Management of Mirizzi syndrome: A new surgical approach

Background : In a prospective study of a patient population of 1340 with biliary calculus disease, that ran from January 1993 to December 1997, 34 patients (2.53%) were identified as having Mirizzi syndrome. Eight patients were found to have type I (A and B) and 26 patients were found to have type II Mirizzi syndrome. A history of recurrent biliary colic and jaundice was present in the majority of patients. Methods : Ultrasonography was helpful in five patients and endoscopic retrograde cholangiopancreatography was helpful in 17 patients in the diagnosis of this condition.

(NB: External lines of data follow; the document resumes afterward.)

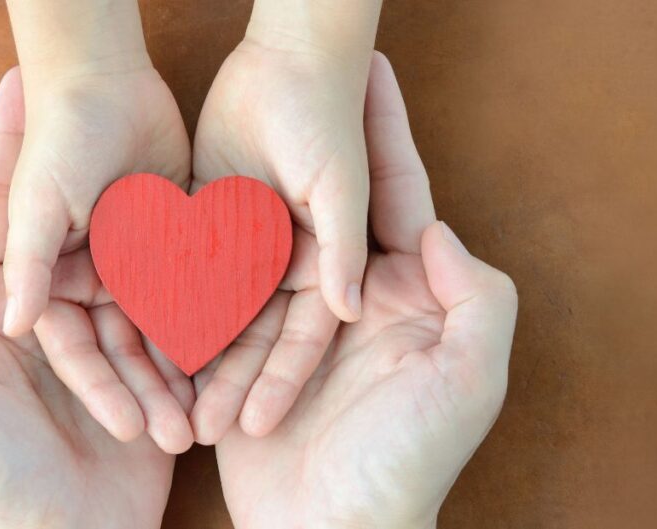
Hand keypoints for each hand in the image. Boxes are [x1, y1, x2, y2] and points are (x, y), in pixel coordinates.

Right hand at [0, 1, 194, 451]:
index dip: (99, 388)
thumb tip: (11, 324)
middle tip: (178, 436)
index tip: (128, 427)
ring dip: (179, 371)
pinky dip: (208, 322)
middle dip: (146, 393)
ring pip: (159, 328)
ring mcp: (133, 263)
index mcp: (51, 279)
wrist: (102, 78)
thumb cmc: (56, 138)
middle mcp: (92, 280)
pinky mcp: (172, 241)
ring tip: (206, 417)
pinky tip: (231, 360)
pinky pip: (193, 289)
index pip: (74, 347)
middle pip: (120, 349)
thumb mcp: (35, 205)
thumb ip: (26, 264)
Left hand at [0, 71, 175, 528]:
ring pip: (125, 282)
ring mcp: (94, 352)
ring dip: (146, 249)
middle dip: (91, 177)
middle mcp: (40, 324)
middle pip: (71, 237)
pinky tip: (201, 268)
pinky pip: (162, 336)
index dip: (2, 153)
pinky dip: (179, 314)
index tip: (20, 92)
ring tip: (175, 192)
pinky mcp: (141, 382)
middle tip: (119, 117)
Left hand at [190, 13, 381, 439]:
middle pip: (254, 335)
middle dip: (229, 382)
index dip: (280, 381)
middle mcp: (283, 264)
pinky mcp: (208, 221)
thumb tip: (351, 310)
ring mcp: (244, 245)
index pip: (301, 337)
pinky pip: (184, 270)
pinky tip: (144, 345)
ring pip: (216, 310)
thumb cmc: (326, 119)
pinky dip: (167, 303)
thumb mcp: (340, 187)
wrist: (289, 59)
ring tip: (168, 406)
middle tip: (199, 431)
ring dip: (195, 355)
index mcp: (324, 264)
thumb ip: (344, 248)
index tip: (253, 425)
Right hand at [213, 53, 517, 527]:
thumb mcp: (468, 380)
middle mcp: (353, 300)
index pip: (399, 199)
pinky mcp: (252, 357)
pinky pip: (228, 305)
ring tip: (215, 151)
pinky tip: (183, 230)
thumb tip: (437, 225)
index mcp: (410, 293)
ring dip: (245, 210)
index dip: (388, 134)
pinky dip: (207, 279)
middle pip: (322, 212)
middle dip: (302, 148)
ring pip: (265, 253)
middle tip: (276, 90)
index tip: (372, 75)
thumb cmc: (412, 460)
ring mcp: (299, 327)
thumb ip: (474, 298)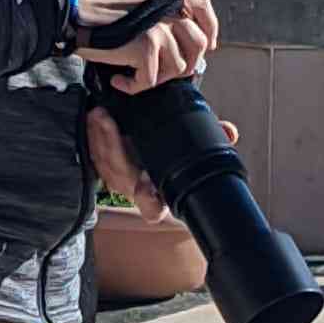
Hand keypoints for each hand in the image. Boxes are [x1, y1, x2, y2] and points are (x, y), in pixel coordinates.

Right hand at [76, 0, 219, 95]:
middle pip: (198, 44)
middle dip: (185, 64)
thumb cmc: (94, 4)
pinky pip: (151, 80)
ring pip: (178, 67)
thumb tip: (170, 25)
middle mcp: (168, 7)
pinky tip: (120, 81)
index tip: (207, 46)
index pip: (203, 7)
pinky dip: (134, 86)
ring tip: (136, 75)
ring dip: (157, 78)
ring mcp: (160, 27)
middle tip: (165, 72)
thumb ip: (156, 2)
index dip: (209, 30)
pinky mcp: (146, 46)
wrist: (72, 13)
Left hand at [88, 103, 238, 225]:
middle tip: (108, 120)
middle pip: (120, 175)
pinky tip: (93, 120)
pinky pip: (96, 158)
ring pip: (104, 164)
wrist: (153, 173)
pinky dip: (93, 138)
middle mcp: (137, 194)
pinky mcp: (107, 171)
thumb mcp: (194, 155)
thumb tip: (230, 132)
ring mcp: (119, 183)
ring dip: (99, 138)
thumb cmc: (173, 163)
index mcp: (159, 198)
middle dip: (111, 146)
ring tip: (99, 114)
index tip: (148, 188)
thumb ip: (214, 142)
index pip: (154, 208)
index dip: (151, 202)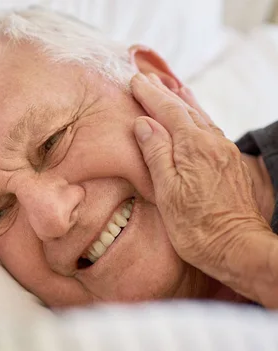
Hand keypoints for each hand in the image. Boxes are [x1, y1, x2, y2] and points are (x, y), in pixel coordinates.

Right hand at [130, 73, 271, 299]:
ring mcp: (225, 154)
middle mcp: (213, 144)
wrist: (238, 248)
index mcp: (193, 148)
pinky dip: (197, 118)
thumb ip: (156, 154)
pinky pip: (210, 131)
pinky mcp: (231, 165)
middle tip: (146, 79)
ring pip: (201, 118)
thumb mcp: (167, 192)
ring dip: (183, 102)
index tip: (135, 81)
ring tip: (172, 88)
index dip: (150, 95)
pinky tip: (195, 120)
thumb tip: (144, 123)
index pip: (168, 112)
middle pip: (185, 110)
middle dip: (164, 93)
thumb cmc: (197, 227)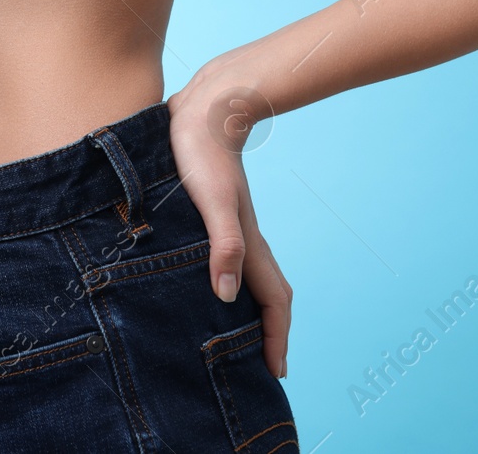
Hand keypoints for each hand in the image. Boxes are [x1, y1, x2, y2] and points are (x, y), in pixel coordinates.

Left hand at [167, 48, 292, 378]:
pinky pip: (225, 257)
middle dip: (266, 333)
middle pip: (264, 295)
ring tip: (229, 338)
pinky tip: (201, 284)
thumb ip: (223, 244)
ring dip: (245, 310)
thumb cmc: (201, 151)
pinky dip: (223, 280)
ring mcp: (229, 225)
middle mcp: (244, 238)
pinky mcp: (210, 212)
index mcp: (249, 242)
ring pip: (244, 277)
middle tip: (257, 368)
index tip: (275, 373)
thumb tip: (227, 297)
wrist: (203, 105)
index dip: (276, 338)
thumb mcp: (211, 199)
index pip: (274, 300)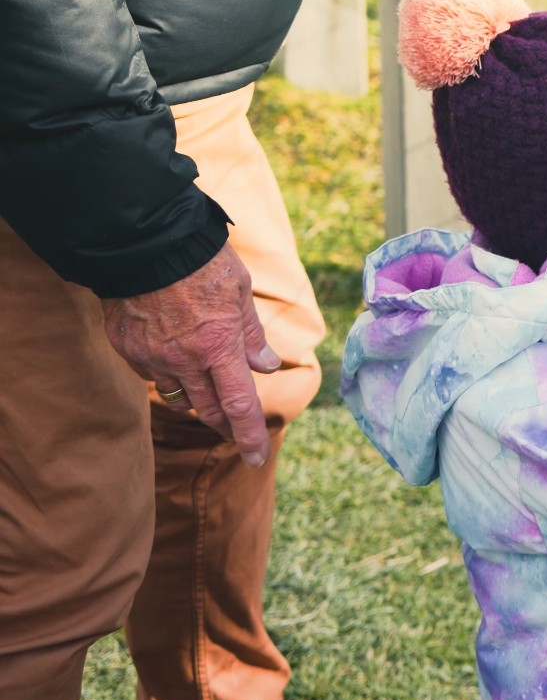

Because the amount of gall bladder tissue used in choledochoplasty is not yet standardized, a new policy regarding choledochoplasty was adopted. In type IA, retrograde cholecystectomy with simple closure of cystic duct was carried out. In type IB, retrograde cholecystectomy and choledochoplasty with 5 mm cuff of the gall bladder was carried out. In type II lesions the procedure depended on the size of fistula. Patients with fistula sizes of less than one‐third of the common bile duct diameter underwent choledochoplasty with 5 mm cuff of the gall bladder, and patients with fistula sizes between one‐third and two‐thirds of the diameter of the common bile duct underwent choledochoplasty with 10 mm cuff of the gall bladder. Patients with fistula sizes of more than two‐thirds of the common bile duct diameter underwent Roux‐en‐Y hepaticojejunostomy. Results : There was no operative mortality and the complication rate was 17.64%. Conclusion : Although, out of 26 choledochoplasties, we encountered only one (3.84%) stump stone in a maximum follow‐up period of 59 months, further long‐term follow‐up studies are required to prove the efficacy of the procedure.